Over the course of November it has come to my thoughts that although I am a writer, and I love to take on a novel project, and will continue to write novels, I am foremost another type of writer. It’s just that the type of writer I am is quite a new, specialised and rare kind.

The fact is in the past year I have roughed out the plans for at least five role playing systems, I have finished one novel and started one more. I am also writing an online comic. But I think the role playing point is the relevant one. I am never happier than when reading a role playing manual, GMing a game or playing a game, or thinking of new games. I also think the role playing community could well benefit from the imagination of someone with my background in the hobby.

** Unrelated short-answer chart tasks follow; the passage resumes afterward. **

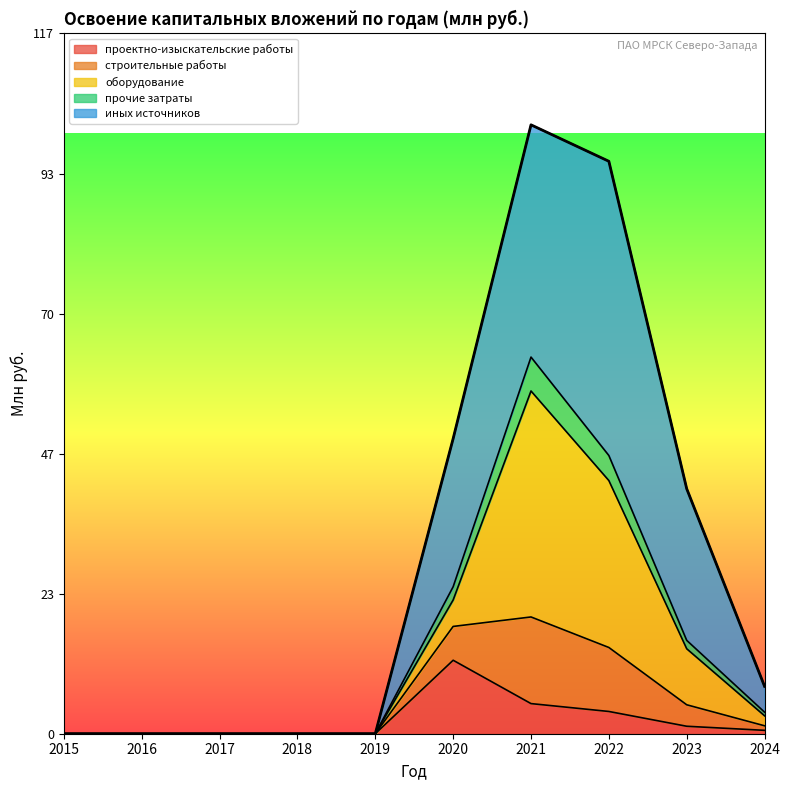

Is it true that проектно-изыскательские работы equals 0.0 at 2018?

True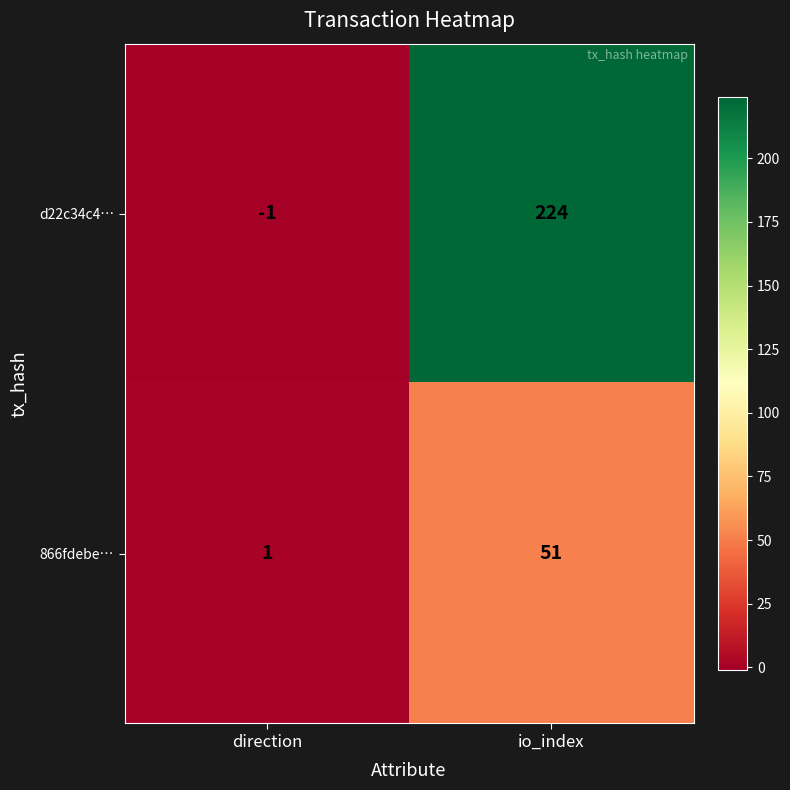

Which label corresponds to the largest value in the chart?

io_index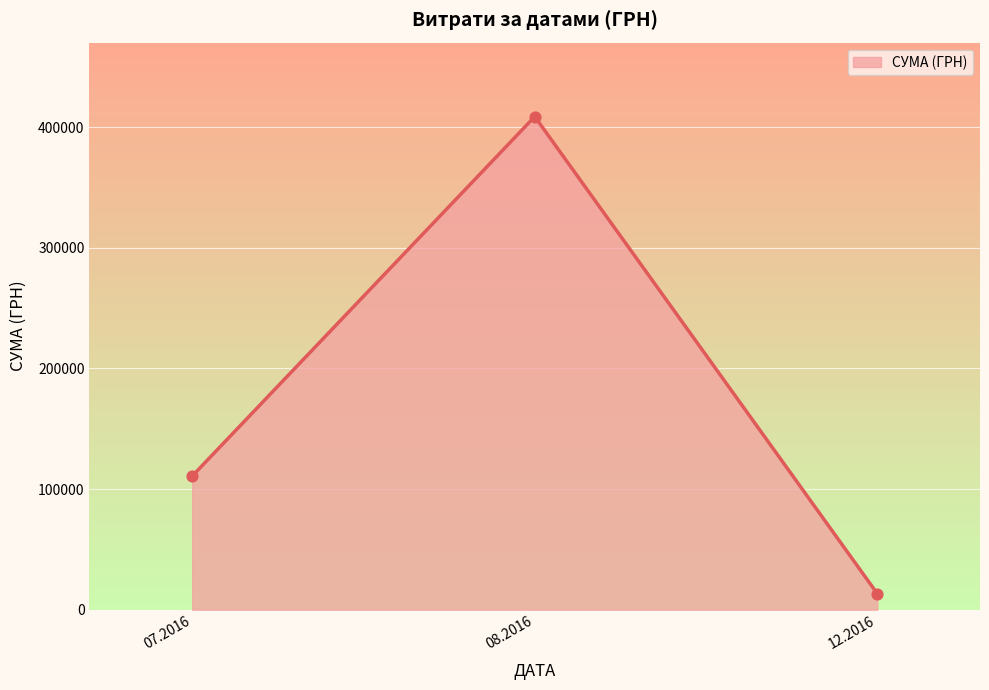

Between 12.2016 and 07.2016, which is larger?

07.2016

It does also help to tie together why I am a computer programmer. Systems + Imagination = Games. So, if you detect a drift in the content of the site as time goes on you’ll now know why. I believe way back when blogging was new this kind of thing was assumed to be expected. A blog is a float not a velocity.

November 21st, 2008

Ohhhh….

Posted by The Monkey in Writing

So this is what Nanowrimo is supposed to feel like. The other two times I did it I had plenty of time to sit around writing my novel and blogging away and merrily watch my skyrocketing word count. This month although I am making steady progress towards the goal I am not entirely certain I will make 50k before it actually materialises. It is not a question of difficulty it is a question of fitting it in around my life. I really want to go play a computer game or do something pointless like that but I have a Levercastle to write. Still… nearly there.

November 15th, 2008

Nanowrimo Continues…

Posted by The Monkey in Writing

Levercastle lives.

November 8th, 2008

News From The Seaside Trench

Posted by The Monkey in Writing

It’s not a village. It’s a town. A small town. But a town. I just can’t make it be small enough to call it a village.

Only 60% of my 50,000 target to reach.